--- CONSIGNE 1 ---
Répondez à ces questions sur l'extrait consacré à l'amendement n° 295 :
(a) À quelle date les députés ont-ils rejeté l'amendement ?
(b) Combien de députés ont pris part au vote ?
(c) Sur combien de séances de bourse l'amendement veut-il calculer le cours moyen ?
--- CONSIGNE 2 ---
Prolongez l'extrait consacré à l'amendement n° 295 à partir de sa dernière phrase.

--- EXTRAIT SOURCE ---

——

L'amendement n° 295 de M. Roussel après l'article 15 du projet de loi pour la confiance dans la vie publique (première lecture).
REJETÉRésultat du vote
Les députés ont rejeté le 28 juillet 2017 l'amendement n° 295 de M. Roussel après l'article 15 du projet de loi pour la confiance dans la vie publique (première lecture).
Au total, 153 députés ont pris part au vote : 69 % ont voté contre, 24 % ont voté en faveur, et 7 % se sont abstenus.
La position des groupes
Les votes des députés et des groupes
Exposé des motifs de l'amendement
L'objectif d'un amendement est de modifier ou d'ajouter une mesure d'un projet ou d'une proposition de loi. Le ou les députés qui rédigent l'amendement écrivent également un exposé des motifs.
L’explosion des rémunérations des dirigeants de grandes entreprises a considérablement fragilisé la confiance de nos concitoyens et des salariés à l’égard des décideurs économiques.
Cet amendement a pour objet de lisser les prix d’attribution des stock-options, par un calcul portant sur le cours moyen observé sur une période de 130 séances de bourse (environ six mois) au lieu de vingt (moins d’un mois).

——

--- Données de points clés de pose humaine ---
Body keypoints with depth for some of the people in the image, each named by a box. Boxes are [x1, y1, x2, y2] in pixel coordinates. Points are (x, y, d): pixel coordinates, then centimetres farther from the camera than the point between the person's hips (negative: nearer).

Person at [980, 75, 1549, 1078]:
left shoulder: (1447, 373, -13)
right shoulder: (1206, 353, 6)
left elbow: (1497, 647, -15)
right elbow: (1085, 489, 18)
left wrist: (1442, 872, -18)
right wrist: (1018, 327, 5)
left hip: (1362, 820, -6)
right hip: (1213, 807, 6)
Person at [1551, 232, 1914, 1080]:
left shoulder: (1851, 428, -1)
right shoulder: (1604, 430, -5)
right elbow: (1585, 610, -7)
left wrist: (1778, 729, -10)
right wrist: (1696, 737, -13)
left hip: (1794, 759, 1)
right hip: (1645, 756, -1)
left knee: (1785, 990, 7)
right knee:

——

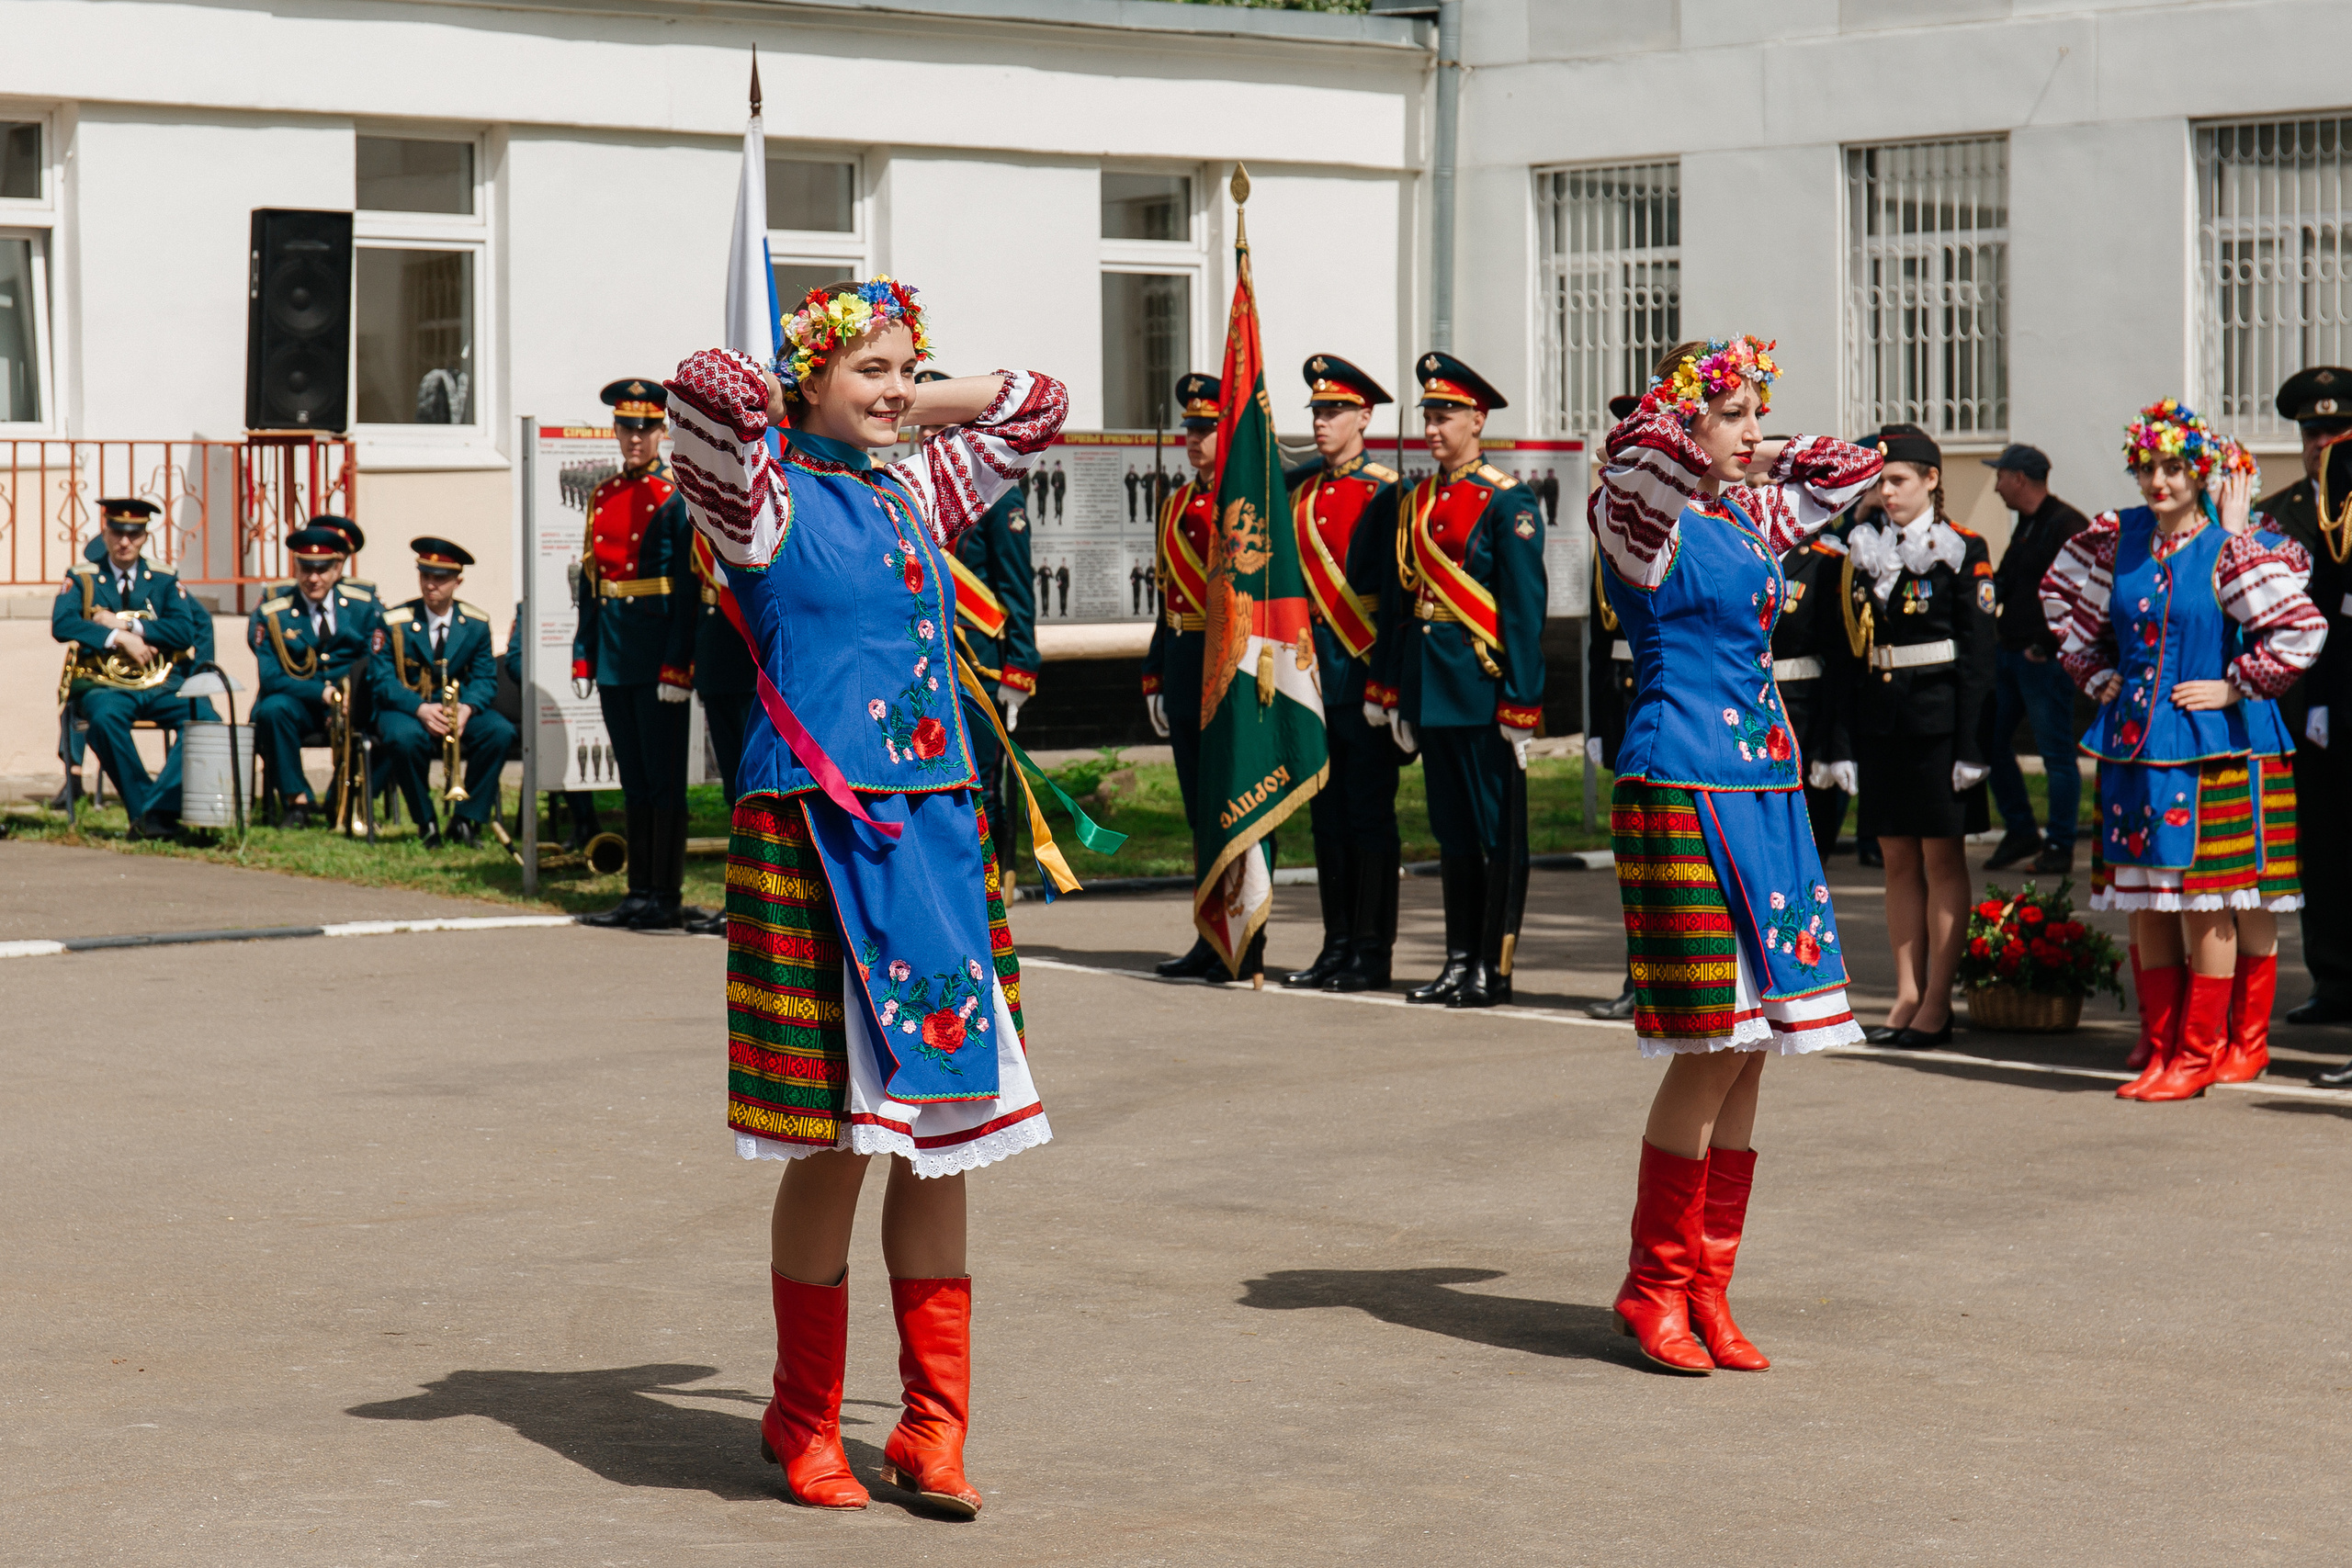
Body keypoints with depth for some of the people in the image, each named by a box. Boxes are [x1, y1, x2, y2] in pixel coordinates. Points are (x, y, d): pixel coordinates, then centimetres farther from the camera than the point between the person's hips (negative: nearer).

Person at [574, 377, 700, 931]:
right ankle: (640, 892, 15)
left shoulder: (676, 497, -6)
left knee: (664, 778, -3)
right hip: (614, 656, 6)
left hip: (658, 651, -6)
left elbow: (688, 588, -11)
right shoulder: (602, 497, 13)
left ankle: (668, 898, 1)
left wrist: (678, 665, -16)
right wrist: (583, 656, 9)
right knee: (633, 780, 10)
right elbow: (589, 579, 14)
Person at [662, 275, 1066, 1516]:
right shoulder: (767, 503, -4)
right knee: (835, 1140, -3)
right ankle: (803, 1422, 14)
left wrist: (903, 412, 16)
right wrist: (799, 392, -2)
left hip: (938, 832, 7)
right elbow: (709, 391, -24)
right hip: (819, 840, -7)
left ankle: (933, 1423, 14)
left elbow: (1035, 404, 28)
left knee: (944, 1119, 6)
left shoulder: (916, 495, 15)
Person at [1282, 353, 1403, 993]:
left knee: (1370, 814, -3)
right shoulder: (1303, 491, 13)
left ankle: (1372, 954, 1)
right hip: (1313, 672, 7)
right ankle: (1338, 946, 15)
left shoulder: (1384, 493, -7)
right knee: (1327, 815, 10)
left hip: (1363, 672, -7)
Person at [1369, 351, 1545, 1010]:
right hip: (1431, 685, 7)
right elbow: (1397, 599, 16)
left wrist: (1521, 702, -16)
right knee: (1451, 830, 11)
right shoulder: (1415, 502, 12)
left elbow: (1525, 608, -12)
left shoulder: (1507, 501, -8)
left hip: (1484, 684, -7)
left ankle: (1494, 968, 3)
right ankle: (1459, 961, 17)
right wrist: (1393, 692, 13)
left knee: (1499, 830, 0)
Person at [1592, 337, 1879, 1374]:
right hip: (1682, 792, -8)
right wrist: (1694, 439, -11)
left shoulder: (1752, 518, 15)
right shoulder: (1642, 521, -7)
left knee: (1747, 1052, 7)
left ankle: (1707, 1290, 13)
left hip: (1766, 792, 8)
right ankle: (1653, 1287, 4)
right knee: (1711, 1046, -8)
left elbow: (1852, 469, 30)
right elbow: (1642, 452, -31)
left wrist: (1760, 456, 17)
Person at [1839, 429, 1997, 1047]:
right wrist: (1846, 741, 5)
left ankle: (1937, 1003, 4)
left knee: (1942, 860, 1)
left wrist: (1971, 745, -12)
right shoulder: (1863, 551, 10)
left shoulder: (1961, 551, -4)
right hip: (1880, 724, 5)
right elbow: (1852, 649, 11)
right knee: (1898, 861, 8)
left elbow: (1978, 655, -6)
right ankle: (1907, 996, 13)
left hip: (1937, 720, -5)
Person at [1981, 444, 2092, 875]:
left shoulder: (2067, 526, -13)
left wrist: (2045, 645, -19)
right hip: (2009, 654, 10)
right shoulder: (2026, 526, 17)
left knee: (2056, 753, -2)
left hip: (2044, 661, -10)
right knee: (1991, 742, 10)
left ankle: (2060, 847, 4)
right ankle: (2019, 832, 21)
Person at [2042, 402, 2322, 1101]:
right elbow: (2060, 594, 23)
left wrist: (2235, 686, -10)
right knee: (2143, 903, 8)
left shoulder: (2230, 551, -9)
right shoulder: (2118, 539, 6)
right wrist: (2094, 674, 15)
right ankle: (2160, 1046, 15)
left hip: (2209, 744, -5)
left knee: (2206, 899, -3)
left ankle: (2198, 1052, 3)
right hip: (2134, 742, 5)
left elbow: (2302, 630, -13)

——

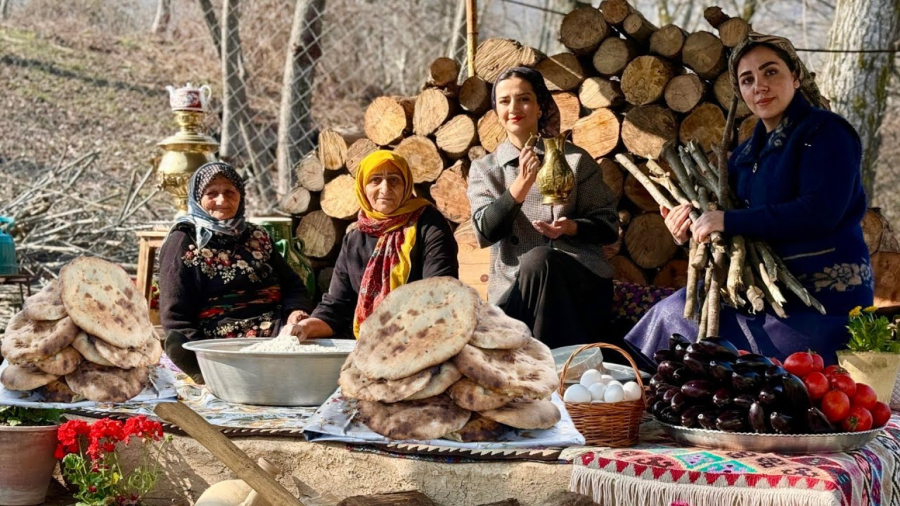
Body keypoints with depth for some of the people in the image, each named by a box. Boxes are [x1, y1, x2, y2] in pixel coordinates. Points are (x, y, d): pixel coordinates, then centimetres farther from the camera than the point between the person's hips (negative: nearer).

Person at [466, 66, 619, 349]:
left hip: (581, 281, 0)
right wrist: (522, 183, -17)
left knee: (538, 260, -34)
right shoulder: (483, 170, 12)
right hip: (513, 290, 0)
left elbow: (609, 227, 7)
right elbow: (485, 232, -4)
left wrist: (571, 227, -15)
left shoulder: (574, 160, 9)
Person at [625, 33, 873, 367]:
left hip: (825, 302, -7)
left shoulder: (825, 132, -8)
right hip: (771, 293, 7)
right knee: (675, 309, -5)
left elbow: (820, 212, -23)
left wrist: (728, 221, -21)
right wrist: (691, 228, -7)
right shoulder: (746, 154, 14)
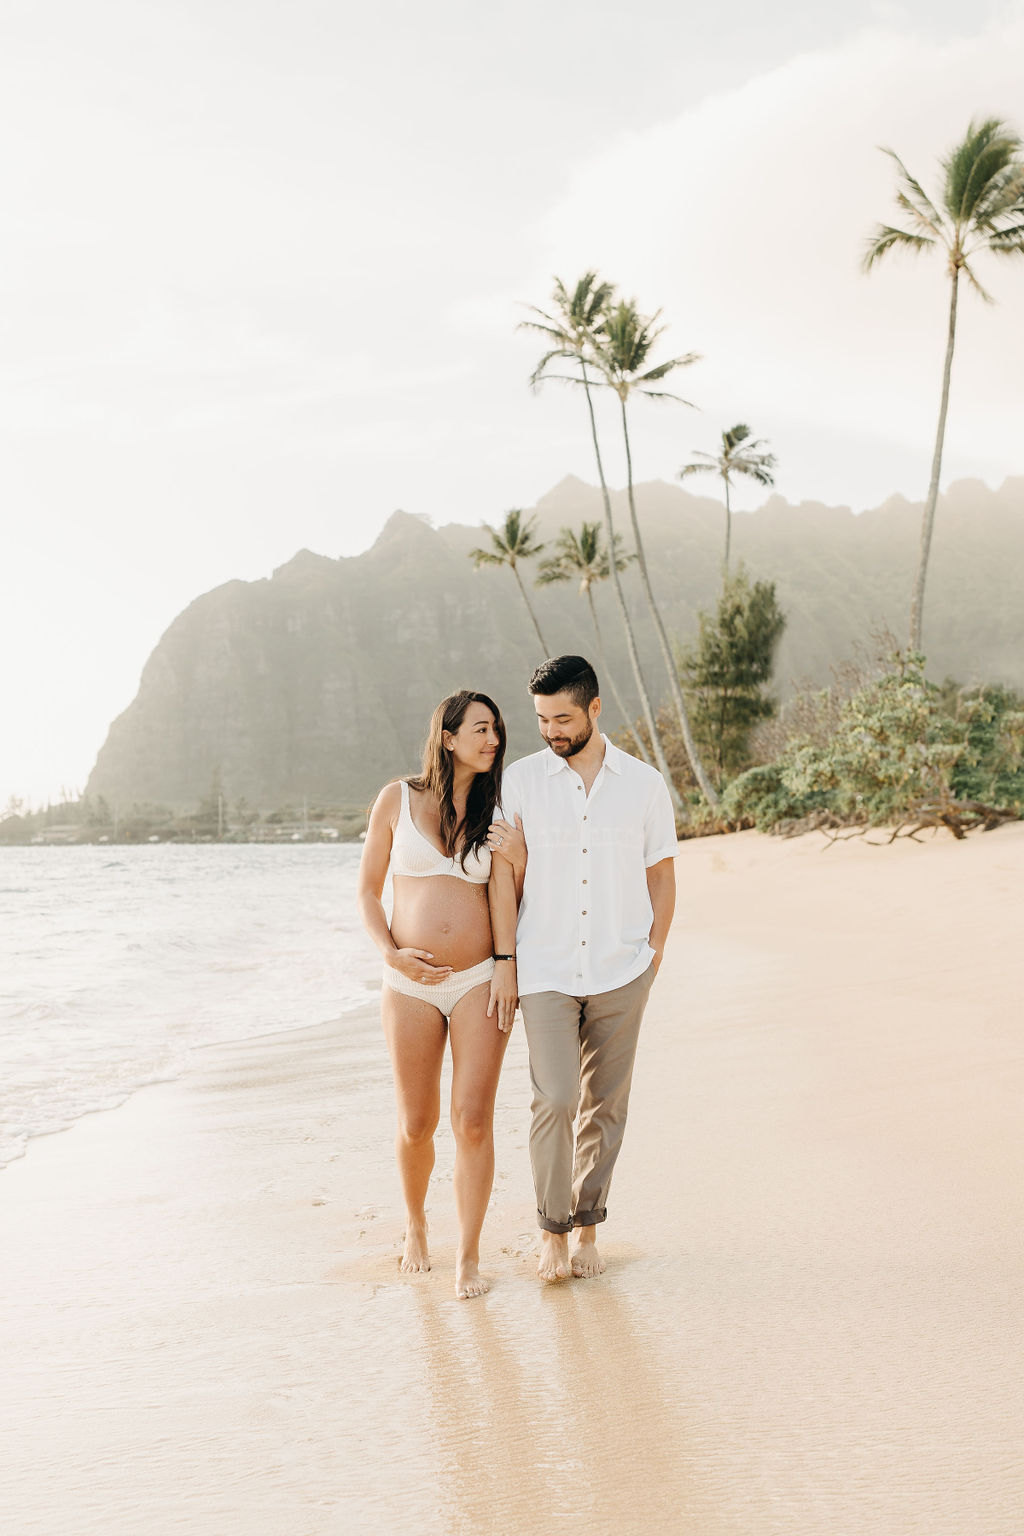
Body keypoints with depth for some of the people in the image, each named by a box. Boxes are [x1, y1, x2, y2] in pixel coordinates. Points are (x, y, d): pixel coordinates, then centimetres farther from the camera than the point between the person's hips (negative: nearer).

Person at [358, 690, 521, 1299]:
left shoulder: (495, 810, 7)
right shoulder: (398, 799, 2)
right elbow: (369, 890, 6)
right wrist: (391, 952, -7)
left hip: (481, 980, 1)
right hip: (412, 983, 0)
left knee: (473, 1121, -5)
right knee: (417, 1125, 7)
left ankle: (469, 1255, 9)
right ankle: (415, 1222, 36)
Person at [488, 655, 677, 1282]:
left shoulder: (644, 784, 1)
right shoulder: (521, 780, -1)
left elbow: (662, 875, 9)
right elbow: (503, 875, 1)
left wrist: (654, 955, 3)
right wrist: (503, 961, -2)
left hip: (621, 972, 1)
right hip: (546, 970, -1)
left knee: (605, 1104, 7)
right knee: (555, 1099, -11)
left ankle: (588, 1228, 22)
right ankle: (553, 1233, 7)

——

--- RÉSULTAT 1 ---
(a) Le 28 juillet 2017.
(b) 153 députés.
(c) Sur 130 séances de bourse, soit environ six mois.

--- RÉSULTAT 2 ---
Un allongement du nombre de séances de cotation pris comme référence pour le calcul du prix des options apparaît souhaitable. La durée actuelle d’un mois ne permet pas de lisser certains effets d’annonces ou de privilégier une performance de moyen terme dans la valorisation de l’entreprise. Un tel allongement est notamment préconisé par les représentants des entreprises innovantes.
Cet amendement, déposé par les députés Gérard SEBAOUN et Jean-Patrick GILLE, avait été adopté par l’Assemblée nationale le 26 mai 2016 lors de l’examen de la proposition de loi visant à encadrer les rémunérations.
L’adoption de cette disposition dans ce projet de loi lui permettrait d’accomplir la navette parlementaire et d’entrer, à terme, en vigueur.